Christopher Fungai Adeyemi was born in a small village near the equator of Earth at the waning edge of the twentieth century some twenty-eight years before star engines, and did not even use a computer before he was fifteen. In the research settlement near the equator of a different world, at the age of forty-three, everyone called him no other name but "Fun Guy", which he hated at first because by all rights he should have been addressed as "chef", but he grew to tolerate if not love the nickname.

"What is this?" was the phrase he said the most. One of the biologists, caked in mud from foot to chest, would bring in a wriggling nylon sack: "What is this?" Another would plunk down a handful of hairy weeds on his worktable: "What is this?" A basket of clicking seedpods: "What is this?" A jar of inky slime: "What is this?" They would answer with dense Latinish words that often incorporated their own names, and a guesstimated explanation of the organism's role in the local ecosystem, then would slap him on the shoulder and say, "See what you can do with this." It was Christopher's job to see what was edible.

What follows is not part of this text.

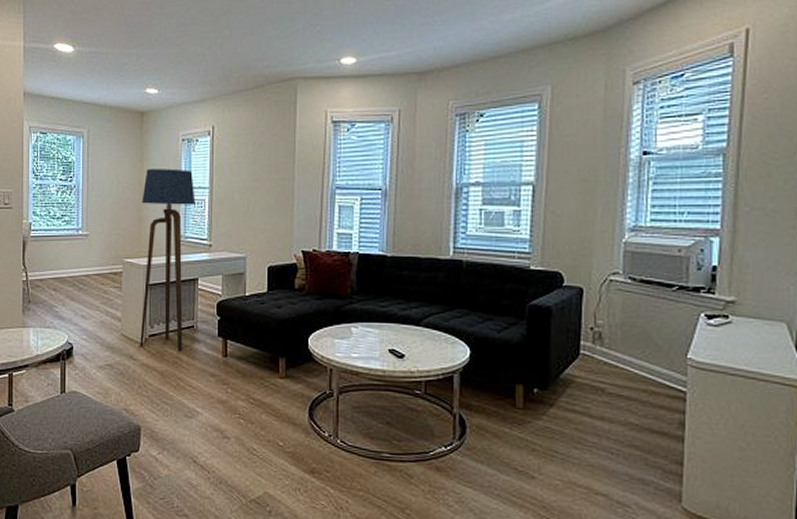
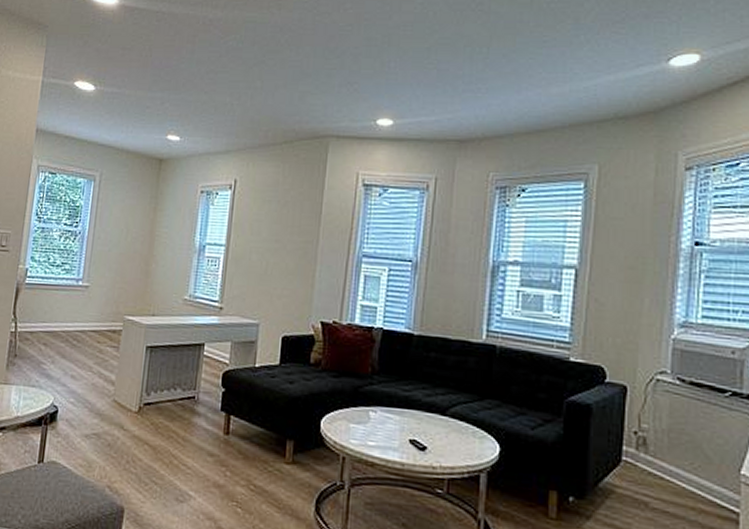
floor lamp: present [140,168,196,352] -> none [133,220,210,425]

One wall of the kitchen was lined with cages filled with rabbits, and Christopher used them to test for toxicity in the strange organisms brought into the settlement. It was occasionally cruel, and he hated to watch a rabbit twist in agony either to die or lay panting on the cage floor for several hours, but it was simple and cost-effective. There was lab equipment in the settlement that could be used to test for toxins but not every dangerous chemical was known to man and the rabbits were the discovers of several new ones. They were also used for meat, since they reproduced efficiently, but Christopher worried they would one day escape into the environment and wreck havoc as so many of their cousins and ancestors had done back on Earth.

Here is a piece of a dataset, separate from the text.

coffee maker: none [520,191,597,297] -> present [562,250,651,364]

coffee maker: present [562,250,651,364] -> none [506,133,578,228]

"Why did you come here?" asked a molecular biologist named Felicity, as she gnawed on a tough 'vegetable' that he'd named kiwi root because it tasted vaguely like kiwi fruit.

Christopher was carefully preparing an emulsion that required precise quantities of ingredients so he did not appreciate the casual interrogation. He never interrupted them when they were doing their jobs, so, he thought, why would they do him the discourtesy of interrupting him?

"I wanted to get away from my village," he said tersely.

"In Africa?"

"Yes, in Africa."

"What was it like?"

"It was Earth," said Christopher, shaking his head.

"Yes, of course," said Felicity. She leaned back and put her dirty elbows on his clean counter. He glared at her. "What I meant was, what was it like growing up in your village?"

Christopher sighed deeply.

"It was fine, I guess. I knew everybody. I was practically related to everybody. I had a happy childhood."

"I always thought of Africa as a place where there's a lot of starving children and wars and stuff."

"Not in my village."

"So if you were happy, why did you leave?"

"To get an education. To see the world."

"Why did you come here?"

"Why did you?"

"Me?" asked Felicity. "This is where the action is at. Out here on the ever-expanding frontier. This is where I can make my name, see ridiculously new things--like the explorers of centuries ago. But why did you? You're not a scientist."

"Can you do without me?"

Felicity stopped chewing.

"Well I mean..." she stumbled over her words, "I guess I can still cook this stuff."

"But it would give you less time to make your name, wouldn't it?"

"I--I..." Felicity laughed nervously. "I didn't mean to imply that what you do isn't important or anything. It's just that you're kind of the exception out here. You know what I mean?"

Christopher carefully put his utensils down and adjusted his glasses.

"All of you have a lot of fun at my expense, and I what do I do? I do not complain. You think I'm somehow exotic, but I try not to let it get to me. I might not have anything named after me, but none of you have died from this food."

Felicity's cheeks were pink.

"I'm sorry," she said. "I...yeah, I'm sorry."

He nodded slightly, then grabbed up a bunch of fleshy leaves.

"Here," he said, handing them too her, "feed the bunnies. Make yourself useful if you're going to be in my kitchen."